"Zurückgeworfen auf Eidechsenhirn": Wissenschaftlerin erklärt bei "Lanz" die deutsche Kriegsangst
In Kriegszeiten empfinden auch in Deutschland viele Menschen Angst, etwa vor einer Ausweitung des Konflikts. Neurowissenschaftlerin und Psychologin Maren Urner erklärte bei "Markus Lanz", wie unser Gehirn in Krisenzeiten funktioniert und welche Rolle die Medien spielen.
Krieg macht Menschen Angst, auch dort, wo er nicht stattfindet. In der Donnerstags-Ausgabe von "Markus Lanz" wurde die lähmende Emotion von Neurowissenschaftlerin und Psychologin Maren Urner nüchtern und auf Basis der Wissenschaft eingeordnet. Angst werde laut Urner von vielen Psychologen und Neurowissenschaftlerinnen "als die stärkste Emotion bezeichnet". Die Erklärung lieferte sie gleich mit: "Weil sie einfach so grundlegend für unser Leben ist. Am Ende des Tages ist es eine existenzielle Frage."
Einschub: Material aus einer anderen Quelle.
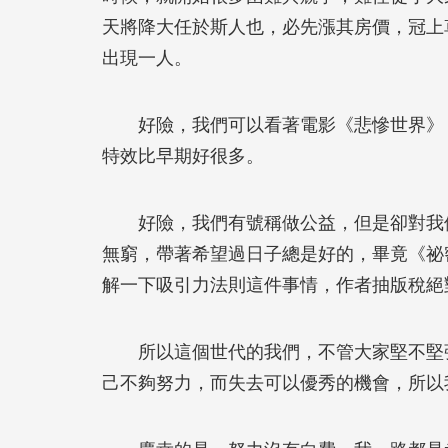
天將降大任於斯人也，必先漲其房價，冠上
出現一人。
好險，我們可以看著電影《悲慘世界》（Les
特效比早期好很多。
好險，我們有號稱做公益，但是卻對我們
無窮，帶著希望過日子總是好的，畢竟《祕密》
解一下吸引力法則這件事情，作者抽版稅絕
所以這個世代的我們，不管大家堅不堅強
己不夠努力，而失去可以優秀的機會，所以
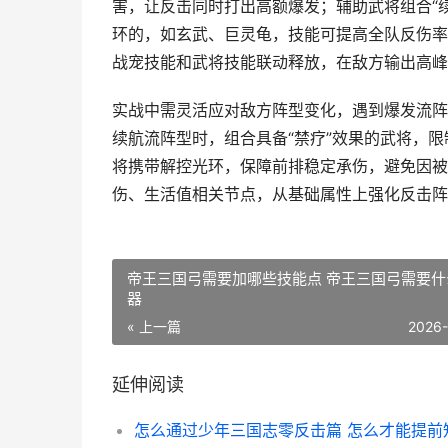
害，让反击同时打出高额爆发；辅助武将组合“
环的，如玄武、巨灵龟，技能可提高全队反伤率
战宠技能和武将技能联动释放，在敌方输出高峰
实战中需灵活应对敌方阵型变化，遇到爆发流阵
续航流阵型时，组合具备“禁疗”效果的武将，
将携带解控光环，保障前排稳定承伤，避免因被
伤、生活值相关节点，从基础属性上强化反击阵
帝王三国弓需要加哪些技能点 帝王三国弓需要什
器
« 上一篇
2026
延伸阅读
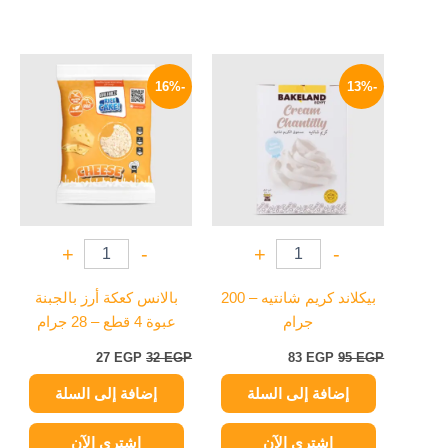
السعر
السعر
السعر
السعر
الأصلي
الحالي
الأصلي
الحالي
-16%
-13%
هو:
هو:
هو:
هو:
27 EGP.
32 EGP.
83 EGP.
95 EGP.
+
-
+
-
بيكلاند كريم شانتيه – 200
بالانس كعكة أرز بالجبنة
جرام
عبوة 4 قطع – 28 جرام
27
EGP
32
EGP
83
EGP
95
EGP
إضافة إلى السلة
إضافة إلى السلة
اشتري الآن
اشتري الآن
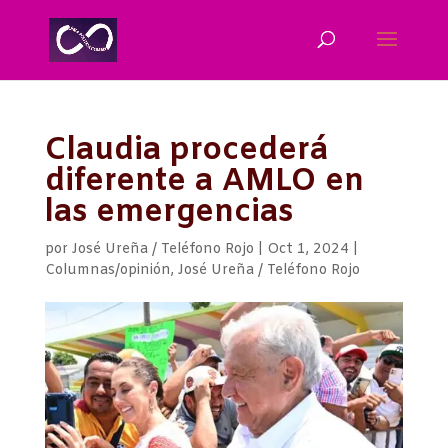
Claudia procederá
diferente a AMLO en
las emergencias
por
José Ureña / Teléfono Rojo
|
Oct 1, 2024
|
Columnas/opinión
,
José Ureña / Teléfono Rojo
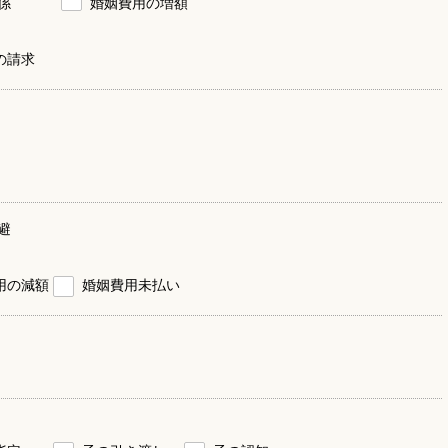
係
婚姻費用の増額
の請求
避
用の減額
婚姻費用未払い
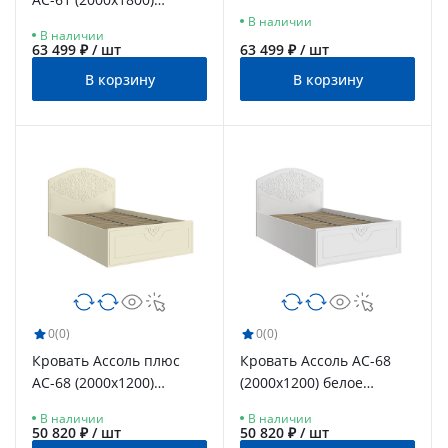
дерево
ваниль
В наличии
В наличии
63 499 ₽ / шт
63 499 ₽ / шт
В корзину
В корзину
0
(0)
0
(0)
Кровать Ассоль плюс
Кровать Ассоль АС-68
АС-68 (2000х1200)
(2000х1200) белое
ваниль
дерево
В наличии
В наличии
50 820 ₽ / шт
50 820 ₽ / шт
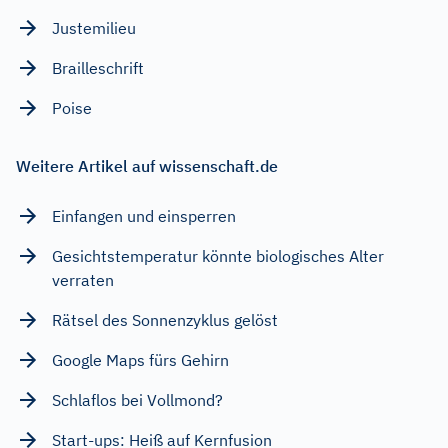
Justemilieu
Brailleschrift
Poise
Weitere Artikel auf wissenschaft.de
Einfangen und einsperren
Gesichtstemperatur könnte biologisches Alter
verraten
Rätsel des Sonnenzyklus gelöst
Google Maps fürs Gehirn
Schlaflos bei Vollmond?
Start-ups: Heiß auf Kernfusion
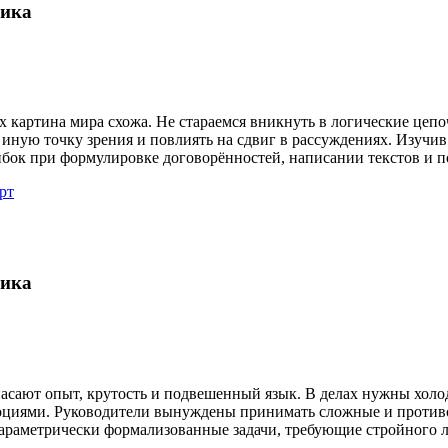
гика
их картина мира схожа. Не стараемся вникнуть в логические цеп
 иную точку зрения и повлиять на сдвиг в рассуждениях. Изучи
бок при формулировке договорённостей, написании текстов и п
рт
гика
асают опыт, крутость и подвешенный язык. В делах нужны хол
циями. Руководители вынуждены принимать сложные и противор
араметрически формализованные задачи, требующие стройного 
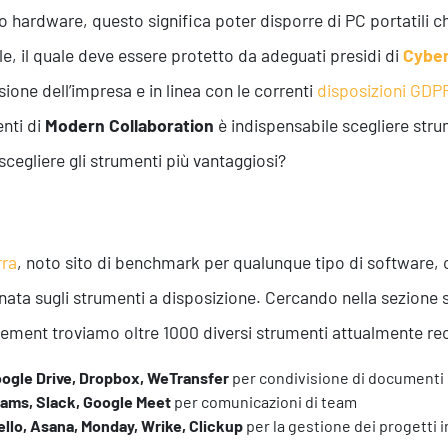
to hardware, questo significa poter disporre di PC portatili 
le, il quale deve essere protetto da adeguati presidi di
Cyber
ione dell’impresa e in linea con le correnti
disposizioni GDP
nti di
Modern Collaboration
è indispensabile scegliere strum
cegliere gli strumenti più vantaggiosi?
rra
, noto sito di benchmark per qualunque tipo di software
nata sugli strumenti a disposizione. Cercando nella sezione s
ment troviamo oltre 1000 diversi strumenti attualmente rece
ogle Drive, Dropbox, WeTransfer
per condivisione di documenti
ams, Slack, Google Meet
per comunicazioni di team
ello, Asana, Monday, Wrike, Clickup
per la gestione dei progetti i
Wenn wir in Angst sind, sei "die Gehirnregion, mit der wir gute, überlegte und auch kluge Entscheidungen treffen können, blockiert". Dies bedeute, "wir sind eher so zurückgeworfen auf unser Eidechsenhirn". Auch gesellschaftlich und politisch ließe sich das beobachten, was die Neurowissenschaftlerin ausdrücklich nicht als "despektierlich" verstanden wissen wollte. Es bedeute einfach, dass uns drei verschiedene Antwortverhalten blieben.
Die erste Option heiße "fight", kämpfen. Im Zusammenhang des Ukraine-Kriegs sei dies laut Urner selbsterklärend, Das zweite Antwortverhalten "flight" sei im Sinne von wegrennen beziehungsweise sich in die eigene Sicherheit zurückzuziehen zu verstehen. Ansonsten bliebe noch "freeze", einfrieren. An diesem Punkt sei man bei der vielzitierten Hilflosigkeit im Umgang mit den schrecklichen Ereignissen in der Ukraine.
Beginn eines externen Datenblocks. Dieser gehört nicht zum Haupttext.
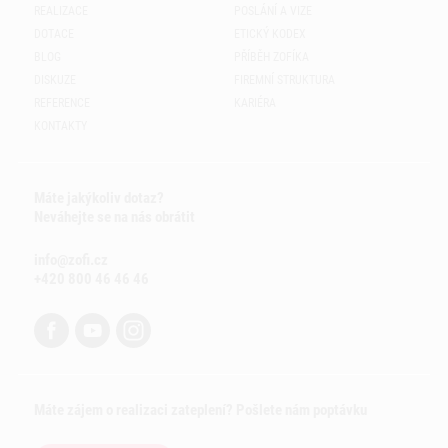
REALIZACE
POSLÁNÍ A VIZE
DOTACE
ETICKÝ KODEX
BLOG
PŘÍBĚH ZOFÍKA
DISKUZE
FIREMNÍ STRUKTURA
REFERENCE
KARIÉRA
KONTAKTY
Máte jakýkoliv dotaz?
Neváhejte se na nás obrátit
info@zofi.cz
+420 800 46 46 46
Máte zájem o realizaci zateplení? Pošlete nám poptávku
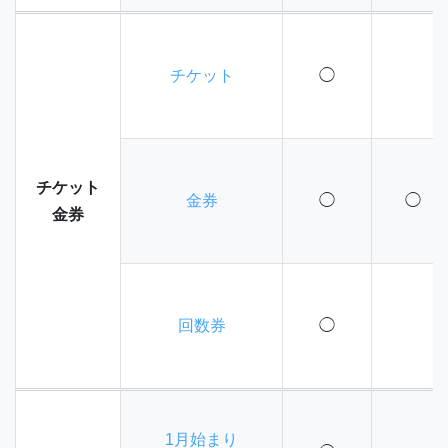
チケット
◯
チケット
金券
◯
◯
金券
回数券
◯
1月始まり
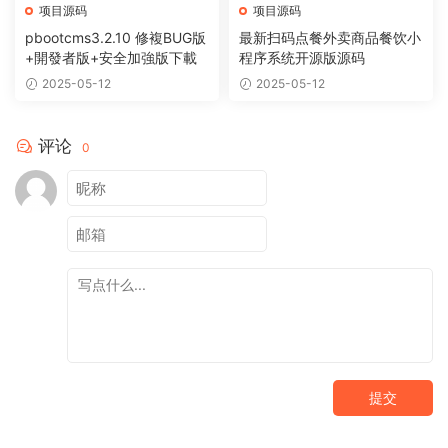
项目源码
项目源码
pbootcms3.2.10 修複BUG版
最新扫码点餐外卖商品餐饮小
+開發者版+安全加強版下載
程序系统开源版源码
2025-05-12
2025-05-12
评论
0
提交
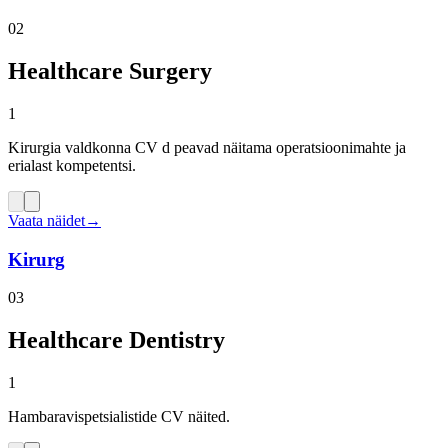
02
Healthcare Surgery
1
Kirurgia valdkonna CV d peavad näitama operatsioonimahte ja
erialast kompetentsi.
Vaata näidet
→
Kirurg
03
Healthcare Dentistry
1
Hambaravispetsialistide CV näited.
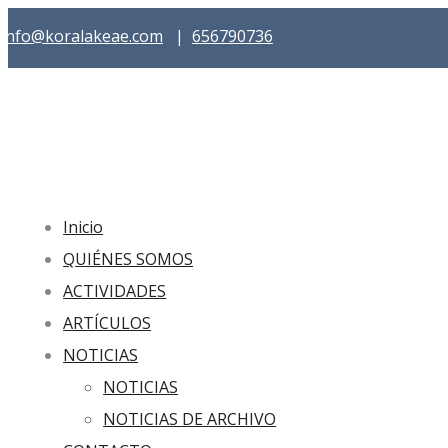
info@koralakeae.com
|
656790736
Inicio
QUIÉNES SOMOS
ACTIVIDADES
ARTÍCULOS
NOTICIAS
NOTICIAS
NOTICIAS DE ARCHIVO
Die Medien als "ganz wichtige Stellschraube"
Im Zuge dieser drei Antwortverhalten sei es laut der Psychologin ganz wichtig zu verstehen, welche Rolle die Medien bezüglich dieser Angst einnehmen. Dann wartete sie mit einem für Laien erstaunlichen Fakt auf: Indirekte Information, beispielsweise über Social Media, vielleicht auch mit dem Ziel, uns in spezielle Emotionen zu versetzen, würden uns "teilweise mehr stressen und uns in diesen Angstzustand versetzen, als wenn wir selbst vor Ort sind".
Dies sei in mehreren Studien gut untersucht worden. Als Beispiel nannte Urner den Anschlag auf den Boston Marathon im Jahr 2013, bei dem Menschen, die sich medial viel mit dem Thema auseinandersetzten, "akut und chronisch länger und intensiver gestresst waren" als solche, die das Attentat tatsächlich vor Ort miterlebten. "Da sind wir bei einer ganz wichtigen Stellschraube", unterstrich die Medienpsychologin, "nämlich der Verantwortung der Medien und der Informationsweitergabe im weitesten Sinne".
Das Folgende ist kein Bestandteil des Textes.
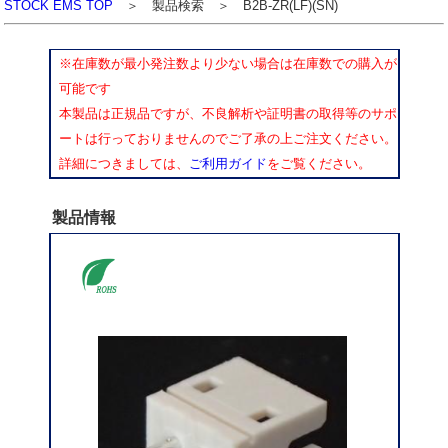
STOCK EMS TOP
＞ 製品検索 ＞ B2B-ZR(LF)(SN)
※在庫数が最小発注数より少ない場合は在庫数での購入が
可能です
本製品は正規品ですが、不良解析や証明書の取得等のサポ
ートは行っておりませんのでご了承の上ご注文ください。
詳細につきましては、
ご利用ガイド
をご覧ください。
製品情報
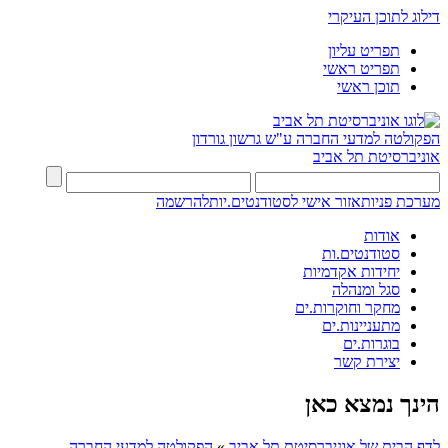
דילוג לתוכן העיקרי
תפריט עליון
תפריט ראשי
תוכן ראשי
הפקולטה למדעי החברה
ע"ש גרשון גורדון
אוניברסיטת תל אביב
מערכת פניות
אזור אישי לסטודנטים.יות
להרשמה
אודות
סטודנטים.ות
יחידות אקדמיות
סגל ומנהלה
מחקר וחוקרות.ים
מתעניינות.ים
בוגרות.ים
יצירת קשר
הינך נמצא כאן
לדף הבית של אוניברסיטת תל אביב
»
הפקולטה למדעי החברה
Das Gehirn will Informationen, die ins Weltbild passen
An der Stelle kam Markus Lanz noch einmal gesondert auf Social-Media-Plattformen wie TikTok und ihre Algorithmen zu sprechen. Auch hier bedurfte es einer psychologischen Einordnung. "Der Algorithmus ist nicht vom Himmel gefallen", sondern sei immer noch das Werk von Menschen, erklärte Maren Urner. Es gebe bestimmte Wertvorstellungen, die dahintersteckten und dafür sorgten, dass bestimmte Inhalte häufiger oder seltener angezeigt würden. "Auch Künstliche Intelligenzen haben bestimmte Vorlieben, haben bestimmte Denktendenzen, weil sie von Menschen programmiert wurden."
Wichtig sei in diesem Zusammenhang die Frage nach Belohnungsstrukturen: Wenn man Inhalte mit einer tendenziell moderaten Position konsumiere, sorge diese Belohnungsstruktur dafür, "dass Inhalte gezeigt werden, die diese Position immer extremer vertreten". Am Ende stehe eine klarere Position als zuvor. Dies funktioniere so gut, weil sich unser Gehirn "nicht selbst hinterfragen" wolle - der sogenannte Bestätigungsfehler. Wenn die Meinung des anderen ins eigene Weltbild passe, "dann akzeptieren und glauben wir Dinge, die uns jemand sagt, sehr viel eher", berichtete Urner.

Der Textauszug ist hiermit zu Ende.